When implementing this:

http://lwjgl.org/wiki/index.php?title=Using_Shaders_to_Calculate_Model%27s_PositionI noticed a problem. The rotation seems to rotate about the origin rather than the position the objects have been translated to.

Short of doing the matrix math all by myself, can anyone offer some help as to how to properly calculate, in the shader, the rotation about the new position rather than the origin?

Obviously, I use the mouse and keyboard for movement; currently I'm doing three glRotate calls: one to set yaw (heading) directly, and the other two translate the mouse pitch (y movement) into a combination of roll and pitch depending on the yaw (heading). The basic formula is roll = cameraPitch*sin(yaw*PI) and pitch = cameraPitch*cos(yaw*PI). That just means you roll the scene if the player is facing parallel to the GL X axis, and you pitch it if they are facing parallel to the GL Z axis. The percent by which you pitch or roll at intermediate positions is determined by the circle functions.

This works, but I'm uncertain as to where GLRotate is done; I'd prefer to do the work in the shader if possible since rotating a fair number of vertexes can be computationally intensive.
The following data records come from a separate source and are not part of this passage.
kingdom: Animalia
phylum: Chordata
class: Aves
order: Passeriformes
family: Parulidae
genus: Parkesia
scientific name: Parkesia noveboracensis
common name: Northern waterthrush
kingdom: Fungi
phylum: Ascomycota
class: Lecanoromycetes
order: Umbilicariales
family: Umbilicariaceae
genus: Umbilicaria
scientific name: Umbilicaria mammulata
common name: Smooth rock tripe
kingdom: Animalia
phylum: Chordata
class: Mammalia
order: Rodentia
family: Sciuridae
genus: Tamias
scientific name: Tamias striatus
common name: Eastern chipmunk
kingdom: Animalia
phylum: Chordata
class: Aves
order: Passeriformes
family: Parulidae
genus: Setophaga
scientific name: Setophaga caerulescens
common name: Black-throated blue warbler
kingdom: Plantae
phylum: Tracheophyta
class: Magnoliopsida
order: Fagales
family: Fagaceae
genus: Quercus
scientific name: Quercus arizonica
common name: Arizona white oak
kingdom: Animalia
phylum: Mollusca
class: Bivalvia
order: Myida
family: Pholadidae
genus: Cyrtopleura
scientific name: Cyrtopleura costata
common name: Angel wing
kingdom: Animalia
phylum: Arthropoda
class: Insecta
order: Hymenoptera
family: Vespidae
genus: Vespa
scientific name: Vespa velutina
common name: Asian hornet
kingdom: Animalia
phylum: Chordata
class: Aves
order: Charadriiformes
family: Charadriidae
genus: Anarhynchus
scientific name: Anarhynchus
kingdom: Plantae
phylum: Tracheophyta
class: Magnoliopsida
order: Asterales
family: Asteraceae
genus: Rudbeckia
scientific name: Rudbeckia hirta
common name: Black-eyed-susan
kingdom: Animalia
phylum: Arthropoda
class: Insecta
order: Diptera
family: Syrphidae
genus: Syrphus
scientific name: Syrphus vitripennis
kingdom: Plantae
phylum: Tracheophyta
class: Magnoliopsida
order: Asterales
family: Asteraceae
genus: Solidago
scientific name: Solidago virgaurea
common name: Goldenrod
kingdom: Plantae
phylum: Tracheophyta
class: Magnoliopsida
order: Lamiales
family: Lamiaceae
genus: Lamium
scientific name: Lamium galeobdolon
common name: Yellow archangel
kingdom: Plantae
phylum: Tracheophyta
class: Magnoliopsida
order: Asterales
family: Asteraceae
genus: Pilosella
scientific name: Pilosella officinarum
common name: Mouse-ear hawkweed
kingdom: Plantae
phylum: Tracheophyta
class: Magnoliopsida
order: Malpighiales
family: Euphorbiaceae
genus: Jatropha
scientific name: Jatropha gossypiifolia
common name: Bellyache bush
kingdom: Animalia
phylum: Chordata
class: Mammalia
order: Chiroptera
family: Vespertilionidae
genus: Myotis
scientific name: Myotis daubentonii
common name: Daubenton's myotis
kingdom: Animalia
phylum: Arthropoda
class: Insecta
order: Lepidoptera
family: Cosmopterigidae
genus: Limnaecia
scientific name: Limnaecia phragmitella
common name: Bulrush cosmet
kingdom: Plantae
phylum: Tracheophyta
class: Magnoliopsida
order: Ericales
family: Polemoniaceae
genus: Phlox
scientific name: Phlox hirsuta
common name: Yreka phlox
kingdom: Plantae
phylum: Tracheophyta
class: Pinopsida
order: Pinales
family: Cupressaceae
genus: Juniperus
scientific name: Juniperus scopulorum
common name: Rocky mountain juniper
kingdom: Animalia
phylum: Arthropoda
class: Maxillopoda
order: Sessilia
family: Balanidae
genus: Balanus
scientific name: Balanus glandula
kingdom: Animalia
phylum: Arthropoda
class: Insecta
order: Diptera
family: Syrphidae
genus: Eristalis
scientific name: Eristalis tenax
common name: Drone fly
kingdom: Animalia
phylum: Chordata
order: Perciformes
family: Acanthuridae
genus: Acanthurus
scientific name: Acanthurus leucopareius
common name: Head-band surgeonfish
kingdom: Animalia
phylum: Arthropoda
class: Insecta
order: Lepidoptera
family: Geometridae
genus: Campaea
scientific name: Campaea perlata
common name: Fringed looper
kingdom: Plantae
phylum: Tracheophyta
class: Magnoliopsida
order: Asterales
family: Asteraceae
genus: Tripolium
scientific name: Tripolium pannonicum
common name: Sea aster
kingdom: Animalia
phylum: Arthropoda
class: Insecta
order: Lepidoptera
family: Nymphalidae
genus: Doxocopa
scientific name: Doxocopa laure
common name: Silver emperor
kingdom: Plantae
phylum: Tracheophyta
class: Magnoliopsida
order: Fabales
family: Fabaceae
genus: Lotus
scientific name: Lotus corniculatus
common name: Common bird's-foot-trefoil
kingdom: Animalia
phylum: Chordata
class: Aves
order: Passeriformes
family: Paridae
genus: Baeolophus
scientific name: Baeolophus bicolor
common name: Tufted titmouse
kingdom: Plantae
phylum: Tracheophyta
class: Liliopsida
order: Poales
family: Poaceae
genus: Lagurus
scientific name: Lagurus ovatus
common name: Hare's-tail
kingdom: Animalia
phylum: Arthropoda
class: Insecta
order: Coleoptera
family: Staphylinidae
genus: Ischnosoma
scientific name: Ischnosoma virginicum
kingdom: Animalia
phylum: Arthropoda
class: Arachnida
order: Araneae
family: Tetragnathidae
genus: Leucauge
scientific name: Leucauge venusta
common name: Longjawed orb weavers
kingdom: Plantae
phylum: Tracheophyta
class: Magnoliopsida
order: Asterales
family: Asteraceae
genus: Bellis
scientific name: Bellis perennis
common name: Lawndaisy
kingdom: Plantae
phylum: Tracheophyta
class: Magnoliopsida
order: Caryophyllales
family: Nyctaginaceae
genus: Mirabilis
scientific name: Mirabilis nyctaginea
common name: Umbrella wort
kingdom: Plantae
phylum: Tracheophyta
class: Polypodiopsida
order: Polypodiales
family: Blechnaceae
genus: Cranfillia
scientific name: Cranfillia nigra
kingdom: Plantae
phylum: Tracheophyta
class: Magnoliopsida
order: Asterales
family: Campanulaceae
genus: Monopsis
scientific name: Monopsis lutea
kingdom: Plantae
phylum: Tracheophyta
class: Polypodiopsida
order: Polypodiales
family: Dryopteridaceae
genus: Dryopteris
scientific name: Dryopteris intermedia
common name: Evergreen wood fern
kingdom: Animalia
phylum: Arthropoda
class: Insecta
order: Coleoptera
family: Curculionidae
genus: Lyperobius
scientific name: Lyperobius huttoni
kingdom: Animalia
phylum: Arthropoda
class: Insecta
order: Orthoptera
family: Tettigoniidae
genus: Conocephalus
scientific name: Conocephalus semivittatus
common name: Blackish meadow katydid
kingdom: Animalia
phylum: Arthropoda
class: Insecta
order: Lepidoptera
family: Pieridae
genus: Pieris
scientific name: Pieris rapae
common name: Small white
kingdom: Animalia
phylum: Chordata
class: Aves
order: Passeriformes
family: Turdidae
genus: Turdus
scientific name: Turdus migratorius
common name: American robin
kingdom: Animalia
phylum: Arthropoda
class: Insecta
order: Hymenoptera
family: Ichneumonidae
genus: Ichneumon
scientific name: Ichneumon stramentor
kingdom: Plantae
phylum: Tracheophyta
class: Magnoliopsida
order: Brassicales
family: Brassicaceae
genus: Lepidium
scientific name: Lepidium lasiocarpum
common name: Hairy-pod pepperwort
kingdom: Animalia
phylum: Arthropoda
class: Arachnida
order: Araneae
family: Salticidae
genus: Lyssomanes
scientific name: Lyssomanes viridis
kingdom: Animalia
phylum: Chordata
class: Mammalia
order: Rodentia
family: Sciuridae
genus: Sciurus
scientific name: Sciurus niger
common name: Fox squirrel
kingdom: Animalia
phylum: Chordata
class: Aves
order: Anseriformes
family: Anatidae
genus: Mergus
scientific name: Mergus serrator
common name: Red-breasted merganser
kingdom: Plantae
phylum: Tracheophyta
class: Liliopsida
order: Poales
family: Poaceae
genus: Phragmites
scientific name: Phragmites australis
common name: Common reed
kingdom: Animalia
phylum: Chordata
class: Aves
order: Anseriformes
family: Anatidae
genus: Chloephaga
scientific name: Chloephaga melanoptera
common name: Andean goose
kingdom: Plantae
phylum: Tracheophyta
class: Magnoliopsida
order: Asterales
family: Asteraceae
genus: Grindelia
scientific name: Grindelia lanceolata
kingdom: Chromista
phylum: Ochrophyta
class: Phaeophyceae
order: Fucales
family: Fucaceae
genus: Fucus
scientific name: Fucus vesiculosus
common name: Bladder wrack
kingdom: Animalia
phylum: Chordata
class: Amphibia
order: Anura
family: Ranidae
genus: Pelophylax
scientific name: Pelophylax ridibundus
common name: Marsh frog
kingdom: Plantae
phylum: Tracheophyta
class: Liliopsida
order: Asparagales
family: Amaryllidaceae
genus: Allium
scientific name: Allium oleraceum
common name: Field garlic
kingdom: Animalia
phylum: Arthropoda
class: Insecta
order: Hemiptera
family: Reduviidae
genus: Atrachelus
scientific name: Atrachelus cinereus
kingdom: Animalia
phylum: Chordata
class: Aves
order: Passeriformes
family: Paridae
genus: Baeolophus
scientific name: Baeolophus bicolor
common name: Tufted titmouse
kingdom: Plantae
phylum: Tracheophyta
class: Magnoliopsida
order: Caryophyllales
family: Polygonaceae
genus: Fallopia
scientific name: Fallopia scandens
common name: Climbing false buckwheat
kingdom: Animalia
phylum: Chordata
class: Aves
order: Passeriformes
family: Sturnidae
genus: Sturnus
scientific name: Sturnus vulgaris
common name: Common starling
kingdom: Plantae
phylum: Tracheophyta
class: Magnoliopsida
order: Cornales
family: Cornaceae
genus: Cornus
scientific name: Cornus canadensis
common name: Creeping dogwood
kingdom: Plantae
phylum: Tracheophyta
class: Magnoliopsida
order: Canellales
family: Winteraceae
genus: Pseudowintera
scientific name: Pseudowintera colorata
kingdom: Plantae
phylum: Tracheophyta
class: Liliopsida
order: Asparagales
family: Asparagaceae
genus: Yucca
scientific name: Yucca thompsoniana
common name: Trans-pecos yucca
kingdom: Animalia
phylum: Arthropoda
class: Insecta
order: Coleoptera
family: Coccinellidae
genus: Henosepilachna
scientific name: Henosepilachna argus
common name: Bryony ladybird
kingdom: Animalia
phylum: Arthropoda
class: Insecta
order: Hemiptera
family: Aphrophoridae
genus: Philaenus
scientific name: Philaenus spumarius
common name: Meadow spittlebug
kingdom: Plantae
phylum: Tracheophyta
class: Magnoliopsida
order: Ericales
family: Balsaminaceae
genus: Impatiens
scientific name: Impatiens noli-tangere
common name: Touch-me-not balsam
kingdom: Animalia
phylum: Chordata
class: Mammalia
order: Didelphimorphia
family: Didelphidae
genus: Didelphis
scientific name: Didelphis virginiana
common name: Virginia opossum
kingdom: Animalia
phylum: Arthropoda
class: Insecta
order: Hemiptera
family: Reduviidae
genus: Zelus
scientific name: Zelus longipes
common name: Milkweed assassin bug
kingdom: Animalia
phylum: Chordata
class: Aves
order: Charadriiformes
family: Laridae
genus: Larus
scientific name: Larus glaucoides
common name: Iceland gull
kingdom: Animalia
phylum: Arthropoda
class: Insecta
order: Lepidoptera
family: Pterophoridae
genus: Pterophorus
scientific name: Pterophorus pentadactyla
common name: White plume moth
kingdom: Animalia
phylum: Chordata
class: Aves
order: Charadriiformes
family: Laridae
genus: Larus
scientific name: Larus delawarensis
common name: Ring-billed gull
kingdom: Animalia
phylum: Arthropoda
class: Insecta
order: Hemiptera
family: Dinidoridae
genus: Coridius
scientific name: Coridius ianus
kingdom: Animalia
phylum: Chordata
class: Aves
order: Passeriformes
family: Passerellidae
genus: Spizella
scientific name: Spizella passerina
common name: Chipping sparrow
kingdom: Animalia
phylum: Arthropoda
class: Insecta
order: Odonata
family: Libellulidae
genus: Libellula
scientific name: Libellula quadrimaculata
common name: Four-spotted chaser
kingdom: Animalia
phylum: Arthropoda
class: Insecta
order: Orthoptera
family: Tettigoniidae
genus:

Looking at the shader code, (I've successfully linked this up, so there doesn't seem to be a problem getting the floats into the uniform.)

`uniform vec3 pos;`

uniform vec3 rot;

varying vec4 vertColor;

void main(){

mat4x4 position=mat4x4(1.0);

position[3].x=pos.x;

position[3].y=pos.y;

position[3].z=pos.z;

mat4x4 heading=mat4x4(1.0);

heading[0][0]=cos(rot.y);

heading[0][2]=-(sin(rot.y));

heading[2][0]=sin(rot.y);

heading[2][2]=cos(rot.y);

mat4x4 pitch=mat4x4(1.0);

pitch[1][1]=cos(rot.x);

pitch[1][2]=sin(rot.x);

pitch[2][1]=-(sin(rot.x));

pitch[2][2]=cos(rot.x);

mat4x4 roll=mat4x4(1.0);

roll[0][0]=cos(rot.z);

roll[0][1]=sin(rot.z);

roll[1][0]=-(sin(rot.z));

roll[1][1]=cos(rot.z);

gl_Position= gl_ModelViewProjectionMatrix*position*heading*pitch*roll*gl_Vertex;

vertColor = vec4(0.6,0.5,0.3,1.0f);

}

I don't use his vertColor nonsense (I pass through gl_Color to gl_frontColor) but I have noticed that if position is different, heading, pitch and roll seem to rotate the scene around the origin rather than the position. Obviously this isn't evident if you haven't moved.

To reiterate my question, what changes do I need to make to this matrix math to factor in the current position into the rotations? With his math a particular yaw value (for instance, .5 radians) still rotates the vertices to the same position no matter what the camera position is. Thus you get the weird effect of rotating objects 'into' you when you approach them to one side and try to look around.

My thought was something like:

`uniform vec3 pos;`

uniform vec3 rot;

varying vec4 vertColor;

void main(){

mat4x4 position=mat4x4(1.0);

position[3].x=pos.x;

position[3].y=pos.y;

position[3].z=pos.z;

mat4x4 heading=mat4x4(1.0);

heading[0][0]=cos(rot.y);

heading[0][2]=-(sin(rot.y));

heading[2][0]=sin(rot.y);

heading[2][2]=cos(rot.y);

heading[3][0]=pos.x;

heading[3][1]=pos.y;

heading[3][2]=pos.z;

mat4x4 pitch=mat4x4(1.0);

pitch[1][1]=cos(rot.x);

pitch[1][2]=sin(rot.x);

pitch[2][1]=-(sin(rot.x));

pitch[2][2]=cos(rot.x);

pitch[3][0]=pos.x;

pitch[3][1]=pos.y;

pitch[3][2]=pos.z;

mat4x4 roll=mat4x4(1.0);

roll[0][0]=cos(rot.z);

roll[0][1]=sin(rot.z);

roll[1][0]=-(sin(rot.z));

roll[1][1]=cos(rot.z);

roll[3][0]=pos.x;

roll[3][1]=pos.y;

roll[3][2]=pos.z;

gl_Position= gl_ModelViewProjectionMatrix*position*heading*pitch*roll*gl_Vertex;

vertColor = vec4(0.6,0.5,0.3,1.0f);

}

Also ultimately I'm trying to make the math as efficient as possible, but first I'd just like it to work the way it 'feels' it should vis a vis moving around in a 3d scene.